If for every binary relation $R$ one defines both $\text{dom}(R)=\bigcup_{(x,y)\in R}\{x\}$ and $\text{rng}(R)=\bigcup_{(x,y)\in R}\{y\}$ Then according to the answer here: https://math.stackexchange.com/a/2220928/499516 , the set $R(a)=\{b\in\text{rng}(R):(a,b)\in R\}$ should be non-finite for every single element $a\in\text{dom}(R)$. Where for review any binary relation $R$ is dense if and only if we have $xRy\implies\exists z:xRz\land zRy$.

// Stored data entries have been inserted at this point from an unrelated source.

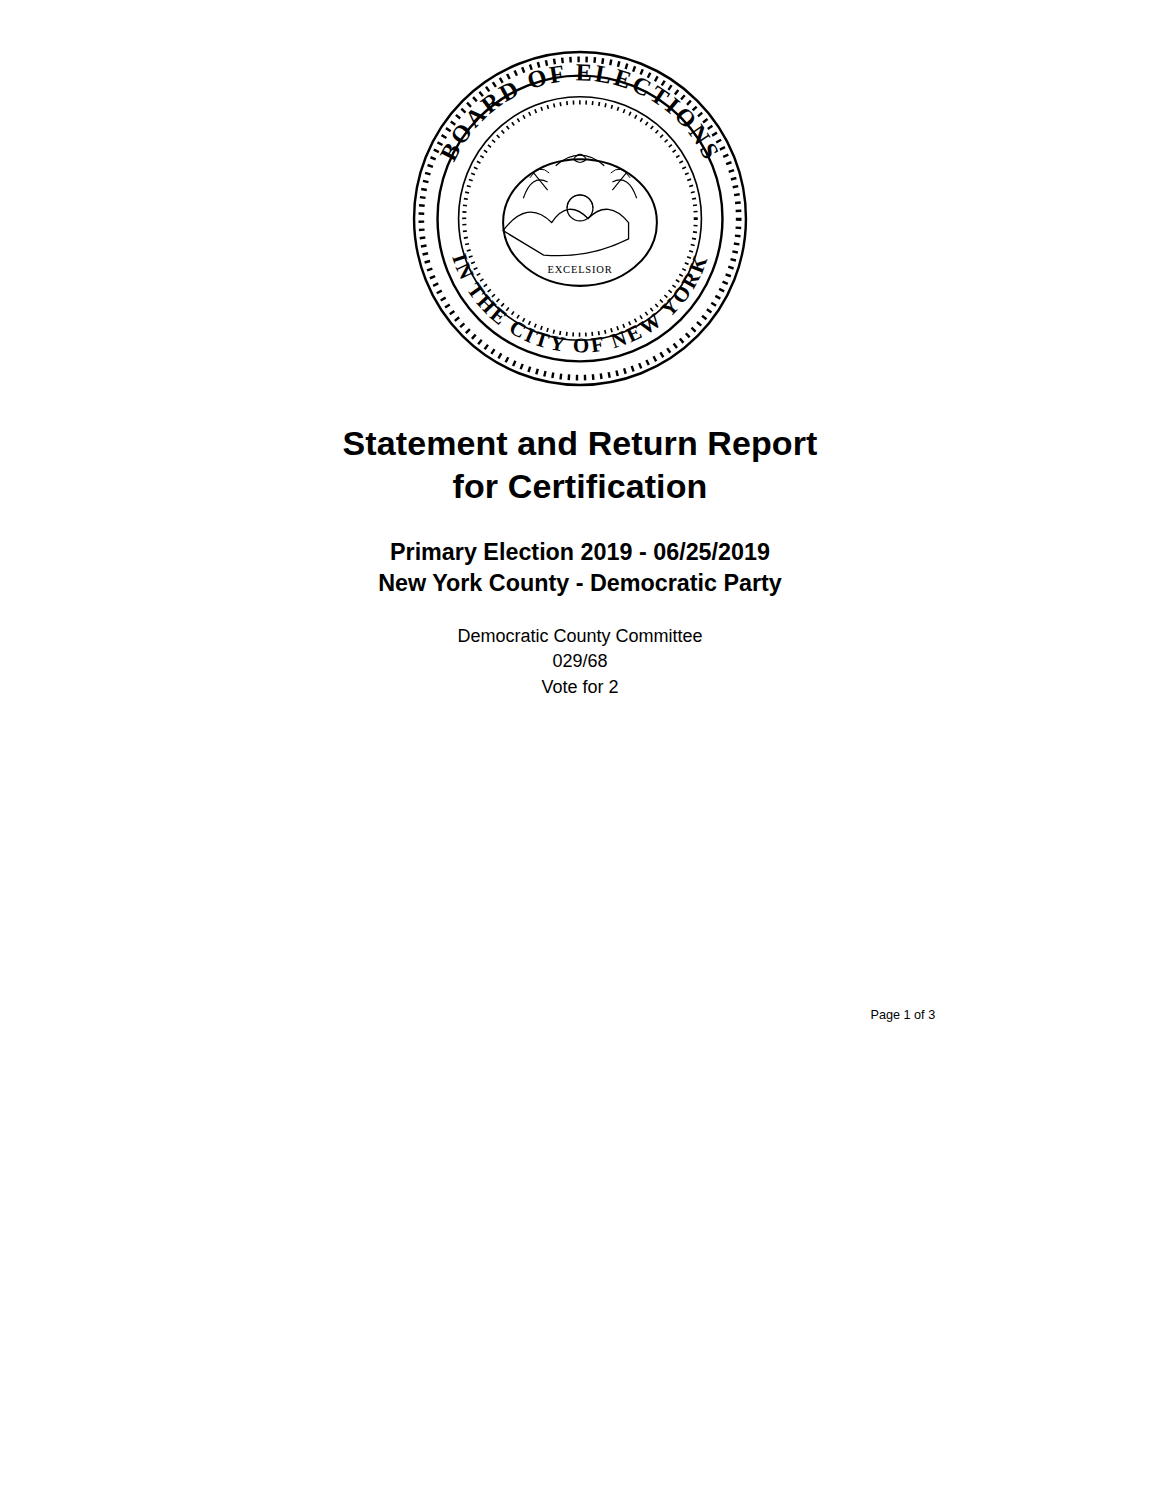Statement and Return Report
for Certification
Primary Election 2019 - 06/25/2019
New York County - Democratic Party
Democratic County Committee
029/68
Vote for 2
Page 1 of 3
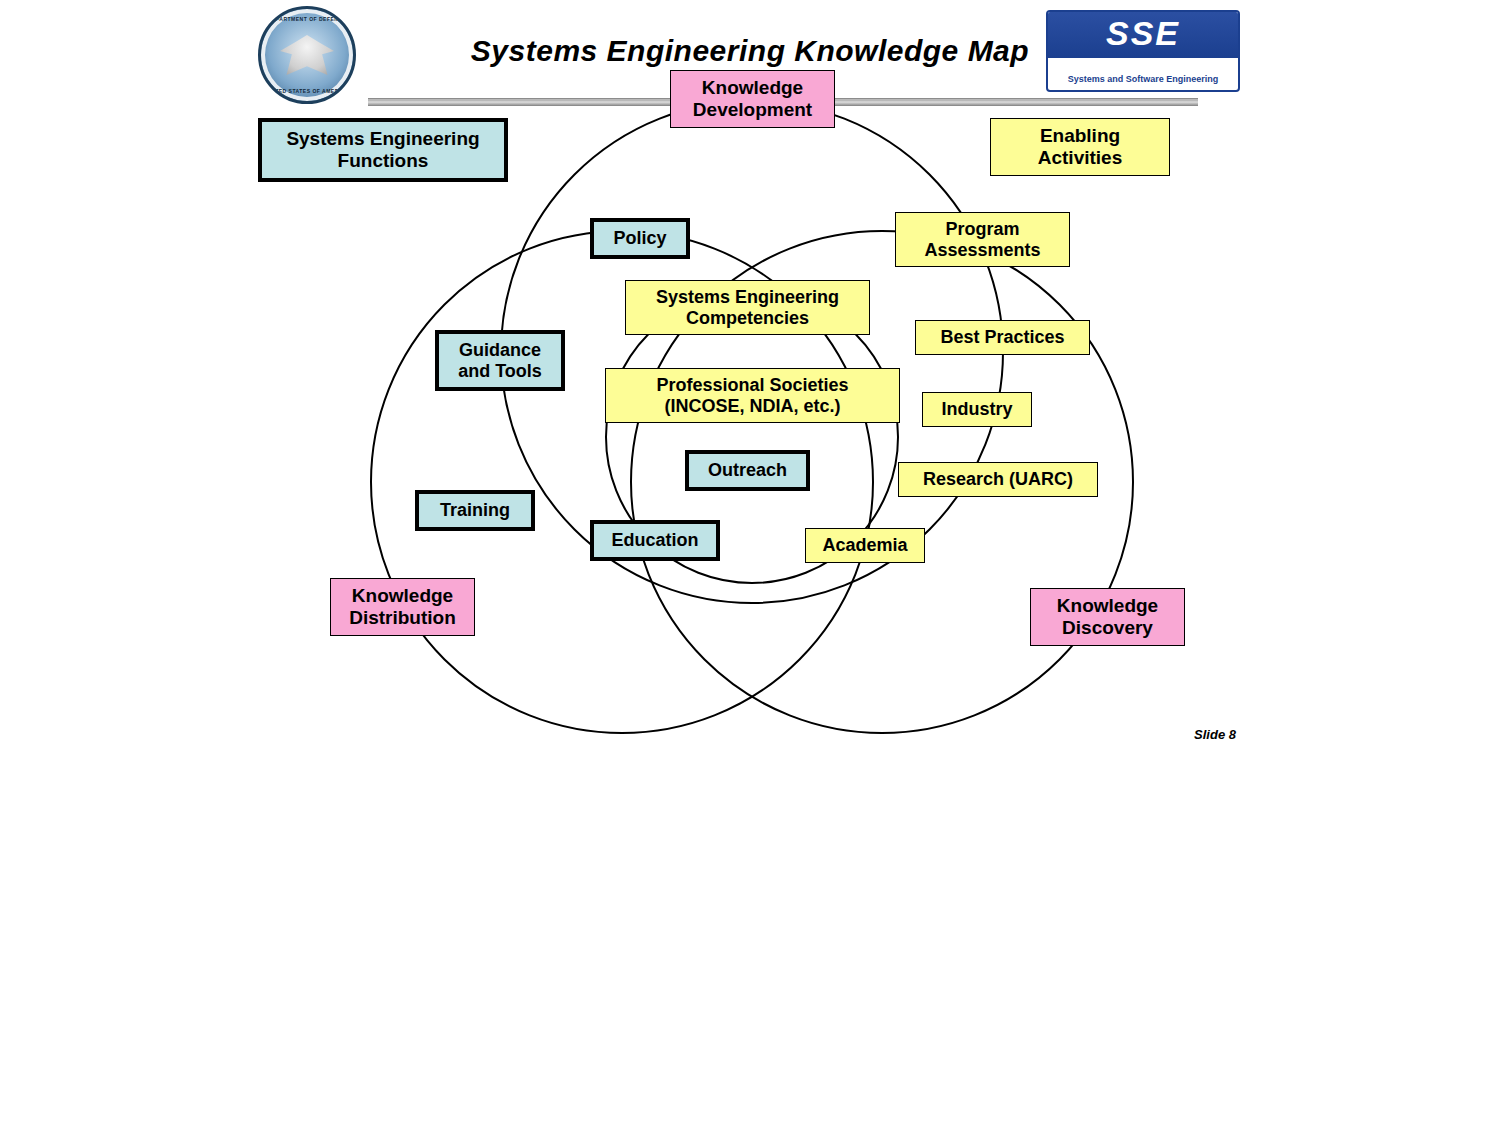Systems Engineering Knowledge Map
DEPARTMENT OF DEFENSE
UNITED STATES OF AMERICA
SSE
Systems and Software Engineering
Systems Engineering
Functions
Enabling
Activities
Knowledge
Development
Knowledge
Distribution
Knowledge
Discovery
Policy
Guidance
and Tools
Training
Education
Outreach
Program
Assessments
Systems Engineering
Competencies
Best Practices
Professional Societies
(INCOSE, NDIA, etc.)
Industry
Research (UARC)
Academia
Slide 8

However I can't seem to prove this unless I also assume $R$ is acyclic. I tried to show it by writing:
$$xRy\implies xRz_1Ry\implies xRz_2Rz_1Ry\implies xRz_3Rz_2Rz_1Ry\implies xRz_nR\cdots Rz_1Ry\\\implies xRz_n\land xRz_{n-1}\land xRz_{n-2}\land\cdots \land xRz_1\implies z_1,z_2,\ldots z_n\in R(x)\\\implies \underbrace{\{z_1,z_2,z_3,\ldots z_n\}}_{S_n}\subseteq R(x)$$
Therefore I know $R(x)\geq|S_n|$ for any $n\in\mathbb{N}$ however I can't assume $|S_n|=n$ since I might have that $z_k=z_j$ for some $j\neq k$ (unless I assume $R$ contains no cycles or something as this would force $z_nR\cdots Rz_1$ to be a path meaning each $z$ is distinct). So I'm not sure what other approach I should take to showing the set is non-finite and would be grateful for any help.
I don't think it works, for exactly the reason you said. For example, the relation $R$ on $\lbrace 1, 2, 3 \rbrace$ given by $$R = \lbrace (1, 2), (2, 3), (3, 1), (2, 1), (3, 2), (1, 3) \rbrace$$ is irreflexive and dense, but the image of all three points is finite.